Introduction
In the nnpdf++
project, data files used by the code may be grouped into
two categories, theory and experiment. Experimental data and the information
pertaining to the treatment of systematic errors are held in CommonData
and SYSTYPE
files. FK
tables, COMPOUND
and CFACTOR
files
store the precomputed information for use when calculating theoretical
predictions corresponding to information held in the equivalent CommonData
file. In this section the file formats and naming conventions for these files
will be detailed, along with the directory structure employed by the
nnpdf++
code.
For NNPDF3.1 and later fits, a considerably larger number of theory options will be explored than in previous determinations. In NNPDF3.0 the main theory variations used were perturbative order, value of the strong coupling and the number of active flavours in the VFNS. For NNPDF3.1 and later, it has been necessary to accommodate variations in additional parameters, such as treatments of the heavy quark mass (pole vs MS-bar), scale variations, intrinsic charm, resummation effects etc. The book-keeping used to enable efficient variations of the theoretical treatment used in fits post-3.0 will therefore also be outlined here.

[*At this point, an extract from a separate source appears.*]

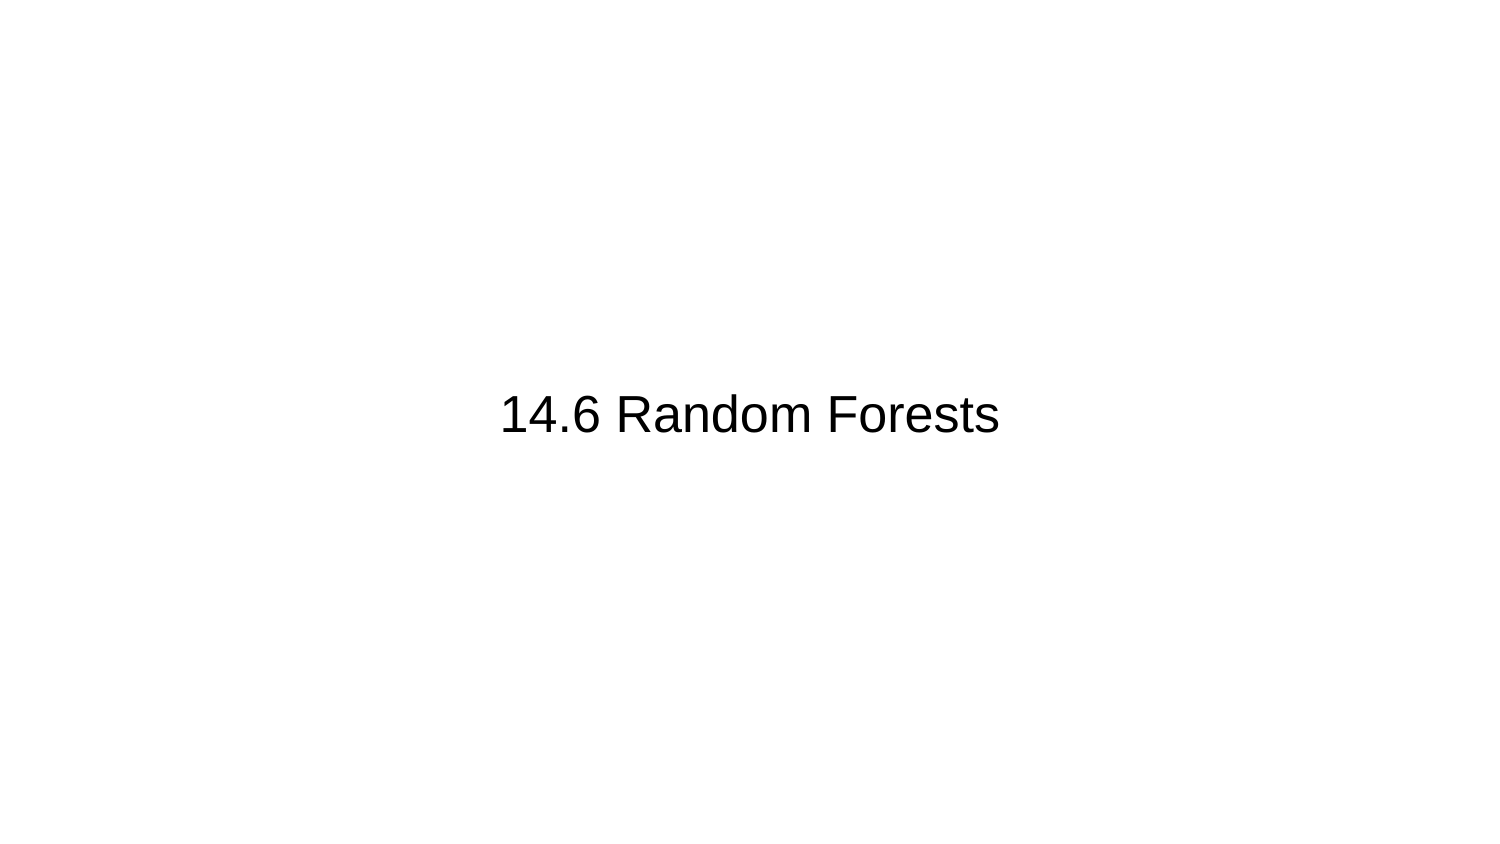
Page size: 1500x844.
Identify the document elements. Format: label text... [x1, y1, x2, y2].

title 14.6 Random Forests [51, 122, 1449, 459]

This section will begin by detailing the specifications for the file formats
used by the code, first with the experimental data file formats and layouts in
Experimental data files and secondly with the file formats used for
theoretical predictions in Theory data files. Finally the organisation of
these files within the nnpdf++
structure will be described in
Organisation of data files.
Important definitions
In order to clarify the later description, here are a few important terminological points to note.
Dataset vs Experiment
When referring to a collection of data points two words are used in the
nnpdf++
code which have specific meanings. Dataset refers to the result
of a specific measurement, typically associated with a single experimental paper
and corresponds to the DataSet class in the nnpdf++
code.
Experiment refers to a collection of Datasets which are associated
by experimental cross-correlations. For example, the ATLAS 2010 R=0.4 inclusive
jet measurement and the ATLAS 2011 high-mass Drell-Yan measurement are both
examples of Datasets as used in the NNPDF3.0 analysis. Both of these
datasets are grouped into the ATLAS Experiment as they have systematic
uncertainties that are cross-correlated with each other. In this document, when
using these terms in this sense, they will be italicised for clarity.
Note however that the concept of an Experiment is being phased out in the NNPDF code. For more information on this see Data specification.
Dataset and Experiment names
When referred to, the Dataset and Experiment names refer to the short identifying string used in the code for each Dataset and Experiment. For example, the Dataset name for the aforementioned ATLAS 2010 inclusive jet measurement with R=0.4 is ATLASR04JETS36PB.
New dataset naming conventions
See dataset_naming_convention for a definition of how datasets should be named.